IOL Sport understands that Central Gauteng Lions president Anne Vilas and Eastern Province Cricket president Donovan May want to access the now infamous report, which is sitting in the offices of Cricket SA’s lawyers, Bowman Gilfillan.
Vilas and the Central Gauteng Lions have been at the forefront of calls from within South African cricket circles to gain access to the report, which requires the signing of a Non-Disclosure Agreement first.
The report is understood to be 468 pages long and also has at least three auxiliary files attached.
Thus far the only action taken based on the findings contained therein has been the firing of CSA chief executive Thabang Moroe.
Cricket SA’s Members Council, the organisation’s highest decision-making body, made up of the 14 provincial presidents, commissioned the investigation earlier this year to examine the conduct of Moroe and the work of the Board, specifically related to the management of its oversight related to Moroe. It was conducted by Fundudzi Forensic Services, which started in March and finished at the end of June.
Cricket SA have refused access to the report without the signing of an NDA first, while it also told parliament’s sport, art and culture portfolio committee it wasn’t ready to share the contents at a meeting that was scheduled for August 21, but was then postponed.
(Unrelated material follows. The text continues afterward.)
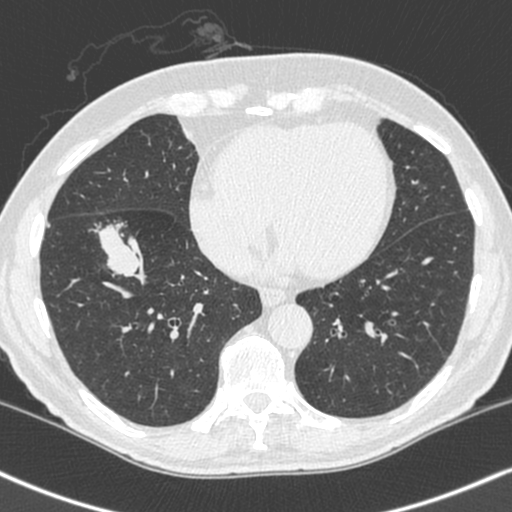
Chest CT (low-dose screening protocol), one axial image, baseline screening round, lung window (W 1500 / L -600 HU), 512 × 512 image matrix. Male participant, aged 68 years at enrolment. Current smoker at enrolment.
Expert-annotated lung lesion, bounding box [x1, y1, x2, y2] px = [82, 213, 157, 283]. The exam's reader record, not a measurement of the box and not confirmed to be the same lesion: non-calcified nodule or mass ≥4 mm, right lower lobe, 34 × 17 mm, smooth margins, soft tissue attenuation.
Cricket SA fired Moroe last week, using the findings that emanated from the investigation as the basis for that decision. The organisation said Moroe “committed acts of serious misconduct”.
However, there is a strong suspicion from some representatives of the Members Council that the report contains much more and fingers more people at CSA.
The basis for that suspicion follows a report back the Council received from Bowman Gilfillan at a meeting last Monday night. At that meeting the Bowman Gilfillan team said the report contains “20 strands of findings which are broad and far-reaching”. In addition the Members Council was also told that while certain parts of the recommendations contained in the report could be acted upon quickly, others required further investigation.
Cricket SA at the start of the week, postponed its Annual General Meeting that was scheduled for this Saturday. The recommendations of the forensic report were used as a reason for that happening.
Furthermore, CSA said it would also work towards implementing the recommendations contained in that report as well as the Nicholson Commission which compiled a report eight years ago. Those recommendations specifically refer to the creation of a Board of Directors with a majority of independent representatives.
The Members Council is set for a meeting next Saturday where the forensic report will once again be the main topic on the agenda.
Sports Minister Nathi Mthethwa confirmed yesterday that he had not yet read the report despite calling for it to be made available to him before the AGM.